Getting Started with Cloudera Stream Processing Community Edition

by André Araújo

Posted in Technical | August 10, 2022 7 min read

Cloudera has a strong track record of providing a comprehensive solution for stream processing. Cloudera Stream Processing (CSP), powered by Apache Flink and Apache Kafka, provides a complete stream management and stateful processing solution. In CSP, Kafka serves as the storage streaming substrate, and Flink as the core in-stream processing engine that supports SQL and REST interfaces. CSP allows developers, data analysts, and data scientists to build hybrid streaming data pipelines where time is a crucial factor, such as fraud detection, network threat analysis, instantaneous loan approvals, and so on.

We are now launching Cloudera Stream Processing Community Edition (CSP-CE), which makes all of these tools and technologies readily available for developers and anyone who wants to experiment with them and learn about stream processing, Kafka and friends, Flink, and SSB.

In this blog post we’ll introduce CSP-CE, show how easy and quick it is to get started with it, and list a few interesting examples of what you can do with it.

For a complete hands-on introduction to CSP-CE, please check out the Installation and Getting Started guide in the CSP-CE documentation, which contain step-by-step tutorials on how to install and use the different services included in it.

You can also join the Cloudera Stream Processing Community, where you will find articles, examples, and a forum where you can ask related questions.

Cloudera Stream Processing Community Edition

The Community Edition of CSP makes developing stream processors easy, as it can be done right from your desktop or any other development node. Analysts, data scientists, and developers can now evaluate new features, develop SQL–based stream processors locally using SQL Stream Builder powered by Flink, and develop Kafka consumers/producers and Kafka Connect connectors, all locally before moving to production.

CSP-CE is a Docker-based deployment of CSP that you can install and run in minutes. To get it up and running, all you need is to download a small Docker-compose configuration file and execute one command.
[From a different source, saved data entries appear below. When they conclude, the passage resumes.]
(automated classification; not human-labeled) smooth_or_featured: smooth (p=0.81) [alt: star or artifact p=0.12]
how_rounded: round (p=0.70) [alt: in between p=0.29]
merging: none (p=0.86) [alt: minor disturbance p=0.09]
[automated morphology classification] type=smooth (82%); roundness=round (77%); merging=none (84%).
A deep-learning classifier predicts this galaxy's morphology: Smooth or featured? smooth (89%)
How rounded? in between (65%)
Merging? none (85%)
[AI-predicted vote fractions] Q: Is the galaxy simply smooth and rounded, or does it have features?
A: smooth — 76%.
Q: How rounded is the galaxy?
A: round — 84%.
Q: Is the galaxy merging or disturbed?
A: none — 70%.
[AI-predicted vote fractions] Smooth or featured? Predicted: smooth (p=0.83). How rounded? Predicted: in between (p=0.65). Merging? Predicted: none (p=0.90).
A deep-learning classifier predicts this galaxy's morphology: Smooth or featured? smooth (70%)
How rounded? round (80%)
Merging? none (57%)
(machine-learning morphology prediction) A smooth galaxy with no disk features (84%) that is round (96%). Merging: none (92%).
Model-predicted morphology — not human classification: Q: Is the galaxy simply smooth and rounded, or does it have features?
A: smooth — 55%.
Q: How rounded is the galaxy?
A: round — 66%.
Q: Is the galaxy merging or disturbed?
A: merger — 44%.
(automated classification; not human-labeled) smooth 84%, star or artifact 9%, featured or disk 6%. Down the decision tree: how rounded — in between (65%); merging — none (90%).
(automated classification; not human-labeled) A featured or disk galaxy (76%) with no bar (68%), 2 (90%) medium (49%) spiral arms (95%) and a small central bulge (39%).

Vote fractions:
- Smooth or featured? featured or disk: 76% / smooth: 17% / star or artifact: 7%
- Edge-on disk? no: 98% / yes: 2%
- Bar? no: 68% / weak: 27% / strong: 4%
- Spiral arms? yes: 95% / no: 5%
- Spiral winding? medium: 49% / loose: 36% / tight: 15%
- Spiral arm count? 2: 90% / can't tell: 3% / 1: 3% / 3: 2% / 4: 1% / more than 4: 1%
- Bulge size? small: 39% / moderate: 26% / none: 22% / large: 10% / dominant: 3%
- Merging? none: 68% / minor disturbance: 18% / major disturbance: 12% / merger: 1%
If you follow the steps in the installation guide, in a few minutes you will have the CSP stack ready to use on your laptop.

Installation and launching of CSP-CE takes a single command and just a few minutes to complete.

When the command completes, you will have the following services running in your environment:

Apache Kafka: Pub/sub message broker that you can use to stream messages across different applications.
Apache Flink: Engine that enables the creation of real-time stream processing applications.
SQL Stream Builder: Service that runs on top of Flink and enables users to create their own stream processing jobs using SQL.
Kafka Connect: Service that makes it really easy to get large data sets in and out of Kafka.
Schema Registry: Central repository for schemas used by your applications.
Stream Messaging Manager (SMM): Comprehensive Kafka monitoring tool.

In the next sections we’ll explore these tools in more detail.

Apache Kafka and SMM

Kafka is a distributed scalable service that enables efficient and fast streaming of data between applications. It is an industry standard for the implementation of event-driven applications.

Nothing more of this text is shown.